LLM 有时可能会生成可能有害或不当的内容。 将 Guardrails API 集成到 GenAI 应用中对于确保以负责任且更安全的方式使用大语言模型 (LLM) 至关重要。它通过过滤掉各种可能有害的输出内容(包括不当言论、歧视性言论以及可能促成伤害的内容),帮助您降低与生成的内容相关的风险。这不仅可以保护您的用户,还可以维护应用的声誉,并赢得观众的信任。通过优先考虑安全性和责任性,Guardrails 可帮助您构建既创新又安全的生成式 AI 应用。
使用入门
本指南介绍了如何使用 Guardrails API 检测和过滤应用中的不当内容。该 API 提供各种预训练政策,可识别不同类型的潜在有害内容,例如仇恨言论、暴力内容和露骨色情内容。您还可以通过为每项政策设置阈值来自定义 API 的行为。
前提条件
- 确保您的 Google Cloud 项目已获批参与 Checks AI Safety Private Preview。如果您尚未申请,请使用我们的意向表单申请使用权限。
- 启用 Checks API。
- 确保您能够按照我们的授权指南发送授权请求。
支持的政策
政策名称 | 政策说明 | 政策类型 API 枚举值 |
---|---|---|
危险内容 | 助长、宣传或允许访问有害商品、服务和活动的内容。 | DANGEROUS_CONTENT |
索取和背诵个人身份信息 | 征求或披露个人敏感信息或数据的内容。 | PII_SOLICITING_RECITING |
骚扰内容 | 针对他人的恶意、恐吓、欺凌或辱骂性内容。 | HARASSMENT |
露骨色情内容 | 露骨色情内容。 | SEXUALLY_EXPLICIT |
仇恨言论 | 通常被认为是仇恨言论的内容。 | HATE_SPEECH |
医疗信息 | 禁止发布助长、宣扬或提供有害医疗建议或指导的内容。 | MEDICAL_INFO |
暴力和血腥内容 | 包含对写实暴力和/或血腥场景的无端描述的内容。 | VIOLENCE_AND_GORE |
淫秽内容和脏话 | 禁止发布包含粗俗、亵渎性或冒犯性语言的内容。 | OBSCENITY_AND_PROFANITY |
代码段
Python
运行 pip install
google-api-python-client
以安装 Google API Python 客户端。
import logging
from google.oauth2 import service_account
from googleapiclient.discovery import build
SECRET_FILE_PATH = 'path/to/your/secret.json'
credentials = service_account.Credentials.from_service_account_file(
SECRET_FILE_PATH, scopes=['https://www.googleapis.com/auth/checks']
)
service = build('checks', 'v1alpha', credentials=credentials)

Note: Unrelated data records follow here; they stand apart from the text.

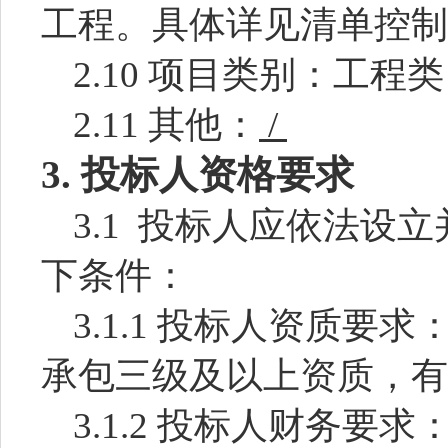
工程
。
具体详见清单控制
2.10 项目类别：
工程
类
2.11 其他：
/
3.
投标人资格要求
3.1 投标人应依法设
下条件：
3.1.1 投标人资质
承包三级及以上资质，有
3.1.2 投标人财务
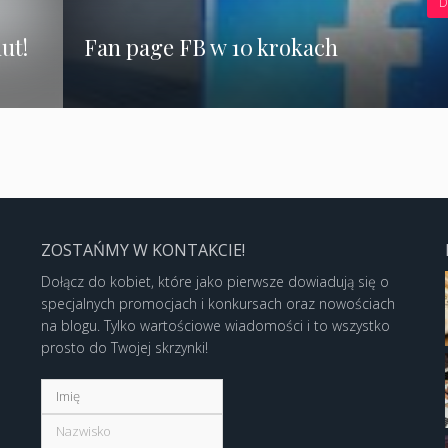
D
ut!
Fan page FB w 10 krokach
ZOSTAŃMY W KONTAKCIE!
Dołącz do kobiet, które jako pierwsze dowiadują się o
specjalnych promocjach i konkursach oraz nowościach
na blogu. Tylko wartościowe wiadomości i to wszystko
prosto do Twojej skrzynki!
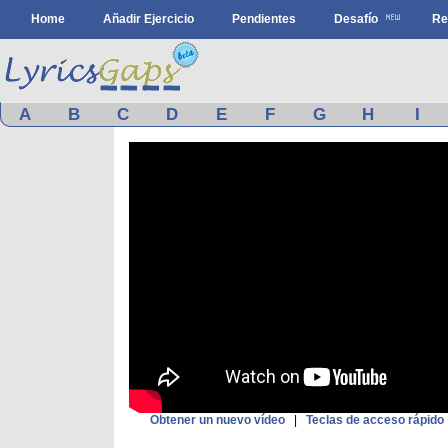
Home
Añadir Ejercicio
Pendientes
Desafío
Re
A
B
C
D
E
F
G
H
I
Obtener un nuevo vídeo
|
Teclas de acceso rápido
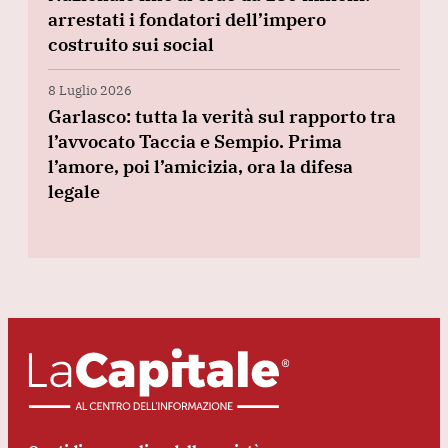
arrestati i fondatori dell’impero
costruito sui social
8 Luglio 2026
Garlasco: tutta la verità sul rapporto tra
l’avvocato Taccia e Sempio. Prima
l’amore, poi l’amicizia, ora la difesa
legale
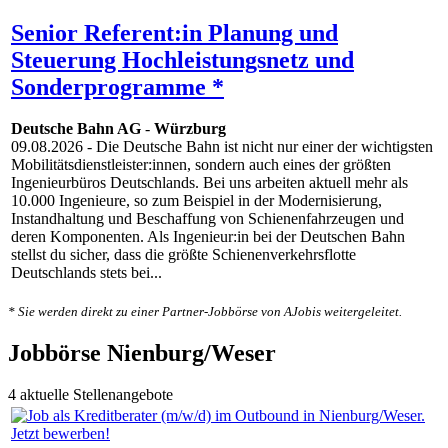
Senior Referent:in Planung und
Steuerung Hochleistungsnetz und
Sonderprogramme *
Deutsche Bahn AG
-
Würzburg
09.08.2026
- Die Deutsche Bahn ist nicht nur einer der wichtigsten
Mobilitätsdienstleister:innen, sondern auch eines der größten
Ingenieurbüros Deutschlands. Bei uns arbeiten aktuell mehr als
10.000 Ingenieure, so zum Beispiel in der Modernisierung,
Instandhaltung und Beschaffung von Schienenfahrzeugen und
deren Komponenten. Als Ingenieur:in bei der Deutschen Bahn
stellst du sicher, dass die größte Schienenverkehrsflotte
Deutschlands stets bei...
* Sie werden direkt zu einer Partner-Jobbörse von AJobis weitergeleitet.
Jobbörse Nienburg/Weser
4 aktuelle Stellenangebote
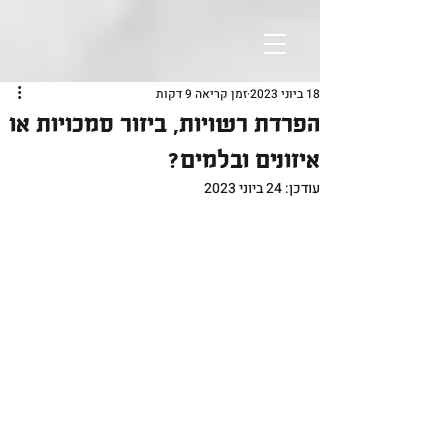
18 ביוני 2023
זמן קריאה 9 דקות
הפרדת רשויות, ביזור סמכויות או
איזונים ובלמים?
עודכן:
24 ביוני 2023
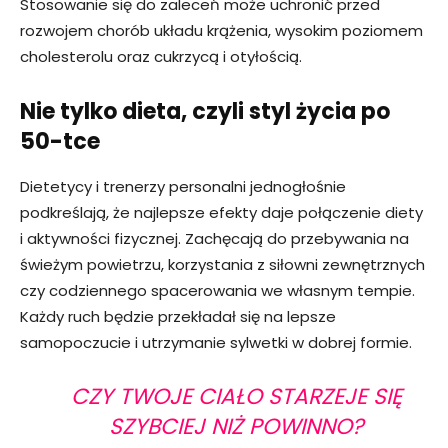
Stosowanie się do zaleceń może uchronić przed
rozwojem chorób układu krążenia, wysokim poziomem
cholesterolu oraz cukrzycą i otyłością.
Nie tylko dieta, czyli styl życia po
50-tce
Dietetycy i trenerzy personalni jednogłośnie
podkreślają, że najlepsze efekty daje połączenie diety
i aktywności fizycznej. Zachęcają do przebywania na
świeżym powietrzu, korzystania z siłowni zewnętrznych
czy codziennego spacerowania we własnym tempie.
Każdy ruch będzie przekładał się na lepsze
samopoczucie i utrzymanie sylwetki w dobrej formie.
CZY TWOJE CIAŁO STARZEJE SIĘ
SZYBCIEJ NIŻ POWINNO?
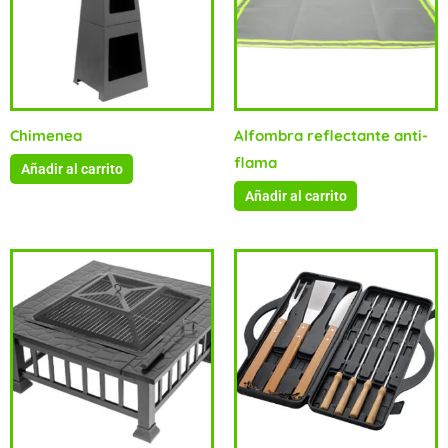
Chimenea
Alfombra reflectante anti-
flama
Añadir al carrito
Añadir al carrito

request = service.aisafety().classifyContent(
body={
'input': {
'textInput': {
'content': 'Mix, bake, cool, frost, and enjoy.',
'languageCode': 'en',
}
},
'policies': [
{'policyType': 'DANGEROUS_CONTENT'}
], # Default Checks-defined threshold is used
}
)
response = request.execute()
for policy_result in response['policyResults']:
logging.warning(
'Policy: %s, Score: %s, Violation result: %s',
policy_result['policyType'],
policy_result['score'],
policy_result['violationResult'],
)
Go
运行 go get google.golang.org/api/checks/v1alpha
以安装 Checks API Go 客户端。
package main
import (
"context"
"log/slog"
checks "google.golang.org/api/checks/v1alpha"
option "google.golang.org/api/option"
)
const credsFilePath = "path/to/your/secret.json"
func main() {
ctx := context.Background()
checksService, err := checks.NewService(
ctx,
option.WithEndpoint("https://checks.googleapis.com"),
option.WithCredentialsFile(credsFilePath),
option.WithScopes("https://www.googleapis.com/auth/checks"),
)
if err != nil {
// Handle error
}
req := &checks.GoogleChecksAisafetyV1alphaClassifyContentRequest{
Input: &checks.GoogleChecksAisafetyV1alphaClassifyContentRequestInputContent{
TextInput: &checks.GoogleChecksAisafetyV1alphaTextInput{
Content: "Mix, bake, cool, frost, and enjoy.",
LanguageCode: "en",
},
},
Policies: []*checks.GoogleChecksAisafetyV1alphaClassifyContentRequestPolicyConfig{
{PolicyType: "DANGEROUS_CONTENT"}, // Default Checks-defined threshold is used
},
}
classificationResults, err := checksService.Aisafety.ClassifyContent(req).Do()
if err != nil {
// Handle error
}
for _, policy := range classificationResults.PolicyResults {
slog.Info("Checks Guardrails violation: ", "Policy", policy.PolicyType, "Score", policy.Score, "Violation Result", policy.ViolationResult)
}
}
REST
注意:此示例使用的是 oauth2l
CLI 工具。
将 YOUR_GCP_PROJECT_ID
替换为已获授 Guardrails API 访问权限的 Google Cloud 项目 ID。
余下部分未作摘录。